* [Task]: Return the data verbatim, without pictures.

* [Collected data entries]:

*** Block opens ***

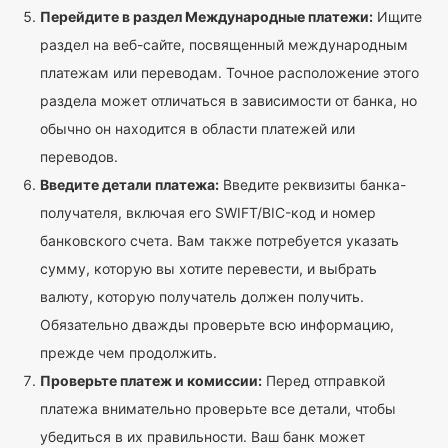
Перейдите в раздел Международные платежи:
Ищите
раздел на веб-сайте, посвященный международным
платежам или переводам. Точное расположение этого
раздела может отличаться в зависимости от банка, но
обычно он находится в области платежей или
переводов.
Введите детали платежа:
Введите реквизиты банка-
получателя, включая его SWIFT/BIC-код и номер
банковского счета. Вам также потребуется указать
сумму, которую вы хотите перевести, и выбрать
валюту, которую получатель должен получить.
Обязательно дважды проверьте всю информацию,
прежде чем продолжить.
Проверьте платеж и комиссии:
Перед отправкой
платежа внимательно проверьте все детали, чтобы
убедиться в их правильности. Ваш банк может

*** Block closes ***

* [Response]:
Перейдите в раздел Международные платежи:
Ищите
раздел на веб-сайте, посвященный международным
платежам или переводам. Точное расположение этого
раздела может отличаться в зависимости от банка, но
обычно он находится в области платежей или
переводов.
Введите детали платежа:
Введите реквизиты банка-
получателя, включая его SWIFT/BIC-код и номер
банковского счета. Вам также потребуется указать
сумму, которую вы хотите перевести, и выбрать
валюту, которую получатель должен получить.
Обязательно дважды проверьте всю информацию,
прежде чем продолжить.
Проверьте платеж и комиссии:
Перед отправкой
платежа внимательно проверьте все детали, чтобы
убедиться в их правильности. Ваш банк может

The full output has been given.